Xirra told me she’d had her seasons of grief. “Years and more!” she said. “Really, I keep thinking I’m healed.”

“I am not so sure that such a thing requires healing,” I said. “It isn’t a wound–it’s a part of us. My life, and my brother’s, will always be entwined with Situ and the crash. That is part of the fabric of who we are.”

I pulled out my list. “Remember when you asked me to write down all-the-good-things?” I asked.

Of course she did.

I started reading:

Grilled cheese.

Blue skies and white clouds.

One silver moon.

One golden sun.

Smiles that light up from the inside and make eyes shine.

To know what it is we share, whether we are blue or purple or brown. 

To love, even if that love is not returned.

She handed me a book. “You aren’t the first one to make a list. You have list-making in your cells.”

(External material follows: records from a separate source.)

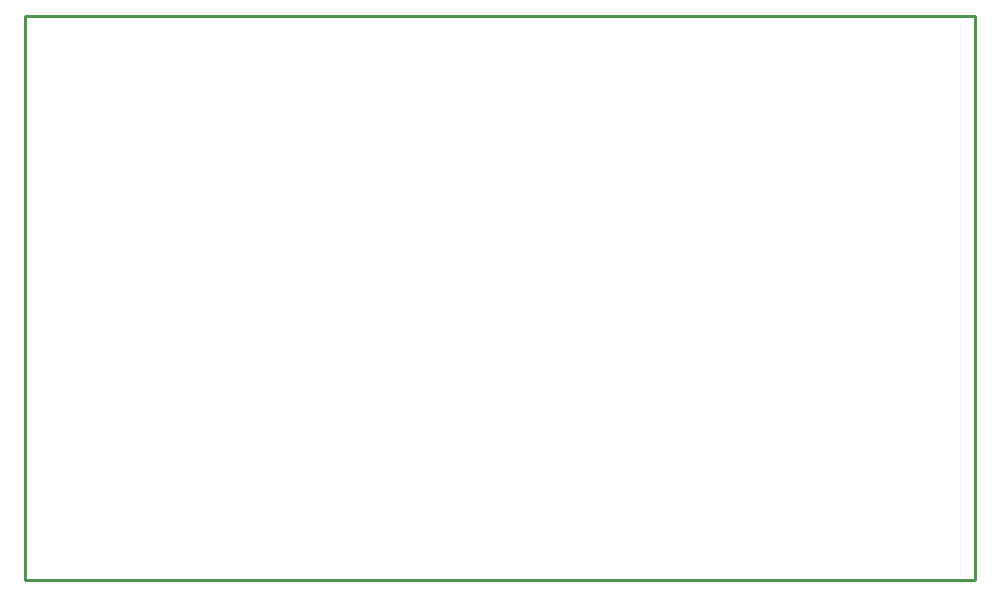
<source format=gko>
G04*
G04 #@! TF.GenerationSoftware,Altium Limited,Altium Designer,20.2.7 (254)*
G04*
G04 Layer_Color=16711935*
%FSLAX25Y25*%
%MOIN*%
G70*
G04*
G04 #@! TF.SameCoordinates,93ECAAD2-9D94-4F50-94FD-CC643B8307E9*
G04*
G04*
G04 #@! TF.FilePolarity,Positive*
G04*
G01*
G75*
%ADD16C,0.01000*%
D16*
X0Y0D02*
Y188200D01*
X316400Y0D02*
Y188200D01*
X0D02*
X316400D01*
X0Y0D02*
X316400D01*
M02*

</source>
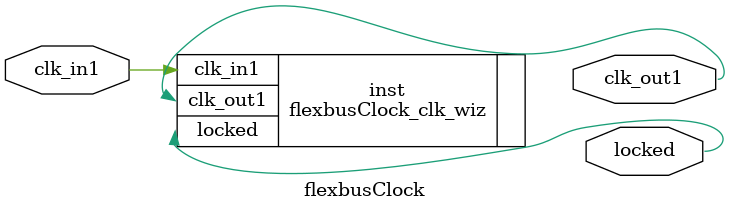
<source format=v>


`timescale 1ps/1ps

(* CORE_GENERATION_INFO = "flexbusClock,clk_wiz_v5_4_1_0,{component_name=flexbusClock,use_phase_alignment=true,use_min_o_jitter=false,use_max_i_jitter=false,use_dyn_phase_shift=false,use_inclk_switchover=false,use_dyn_reconfig=false,enable_axi=0,feedback_source=FDBK_AUTO,PRIMITIVE=MMCM,num_out_clk=1,clkin1_period=25.000,clkin2_period=10.0,use_power_down=false,use_reset=false,use_locked=true,use_inclk_stopped=false,feedback_type=SINGLE,CLOCK_MGR_TYPE=NA,manual_override=false}" *)

module flexbusClock 
 (
  // Clock out ports
  output        clk_out1,
  // Status and control signals
  output        locked,
 // Clock in ports
  input         clk_in1
 );

  flexbusClock_clk_wiz inst
  (
  // Clock out ports  
  .clk_out1(clk_out1),
  // Status and control signals               
  .locked(locked),
 // Clock in ports
  .clk_in1(clk_in1)
  );

endmodule

</source>
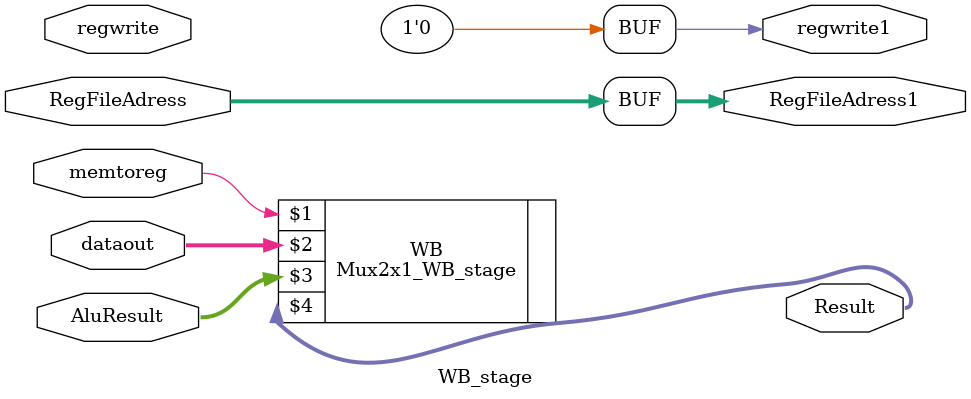
<source format=v>
module WB_stage (
input memtoreg,
input signed [31:0] dataout,
input signed [31:0] AluResult,
input regwrite,
input [4:0] RegFileAdress,
output reg regwrite1,
output reg [4:0] RegFileAdress1,
output  signed [31:0]Result
);
Mux2x1_WB_stage WB( memtoreg,dataout ,AluResult , Result) ;
always @(RegFileAdress or Result or regwrite)

begin
RegFileAdress1<=RegFileAdress;
#5
regwrite1=regwrite;
#1
regwrite1=0;
end


endmodule
 

</source>
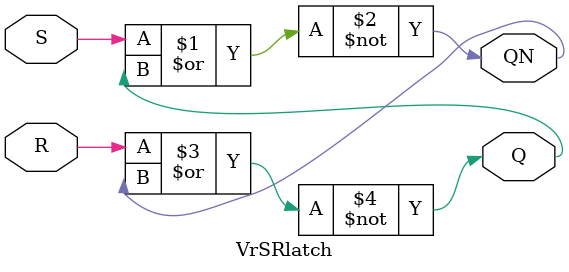
<source format=v>
module VrSRlatch( S, R, Q, QN );
  input S, R;
  output Q, QN;

  assign QN = ~(S | Q);
  assign Q  = ~(R | QN);

endmodule
</source>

I took her gift into the bedroom and began to read. It was Baxin’ivre’s Book of Lists, and the first list in the book was “Naa  Bairadekakir,” literally, “all big beautiful” which translates into “all-the-good-things.”

Byu jisu – sweet food

Ti kiya – one sun

Fi karika – seven moons

Tharistei shésti – purple wind

What is good, what is beautiful, now is the same as what was good, what was beautiful, then.

In bringing us answers, my Xirra brought us joy.